- [Exercise requirements]: Where the line with "focal_35mm: 14" appears below, start writing out lines exactly, and finish with the line with "exposure_s: 1/979", which is included; write out nothing else.

▶

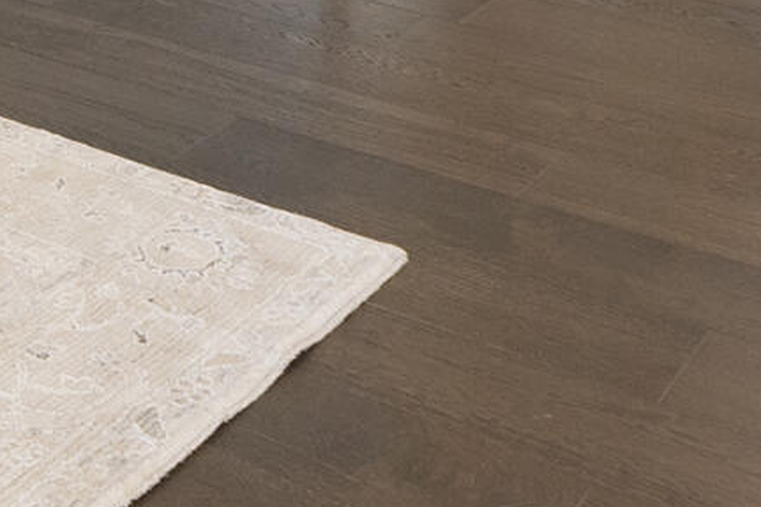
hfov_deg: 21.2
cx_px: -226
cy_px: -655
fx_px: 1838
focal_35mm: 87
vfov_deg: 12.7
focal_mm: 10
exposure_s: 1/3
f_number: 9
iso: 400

◀
▶

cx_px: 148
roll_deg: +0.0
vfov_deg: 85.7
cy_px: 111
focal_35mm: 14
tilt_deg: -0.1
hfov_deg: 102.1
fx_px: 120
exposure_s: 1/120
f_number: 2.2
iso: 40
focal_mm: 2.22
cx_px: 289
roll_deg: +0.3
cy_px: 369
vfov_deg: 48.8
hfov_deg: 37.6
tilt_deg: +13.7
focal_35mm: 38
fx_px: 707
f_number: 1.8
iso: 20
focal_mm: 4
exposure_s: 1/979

◀
▶

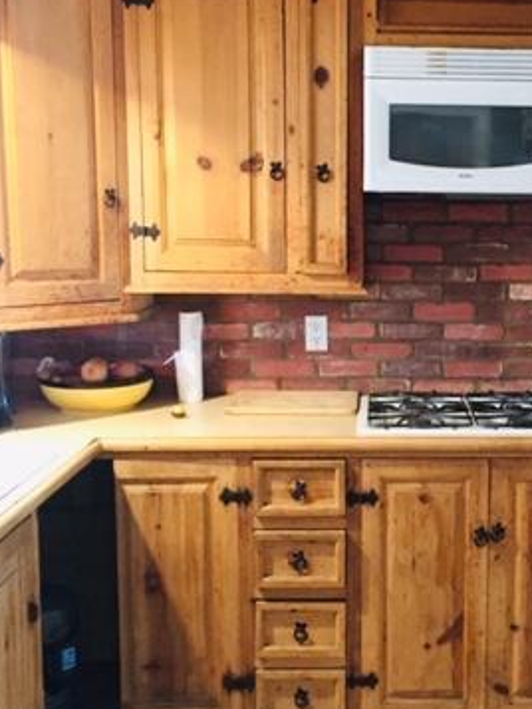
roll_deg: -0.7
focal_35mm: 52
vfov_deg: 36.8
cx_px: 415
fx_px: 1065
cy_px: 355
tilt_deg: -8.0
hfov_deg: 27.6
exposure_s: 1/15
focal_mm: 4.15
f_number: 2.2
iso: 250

◀

- [Task output]:
focal_35mm: 14
tilt_deg: -0.1
hfov_deg: 102.1
fx_px: 120
exposure_s: 1/120
f_number: 2.2
iso: 40
focal_mm: 2.22
cx_px: 289
roll_deg: +0.3
cy_px: 369
vfov_deg: 48.8
hfov_deg: 37.6
tilt_deg: +13.7
focal_35mm: 38
fx_px: 707
f_number: 1.8
iso: 20
focal_mm: 4
exposure_s: 1/979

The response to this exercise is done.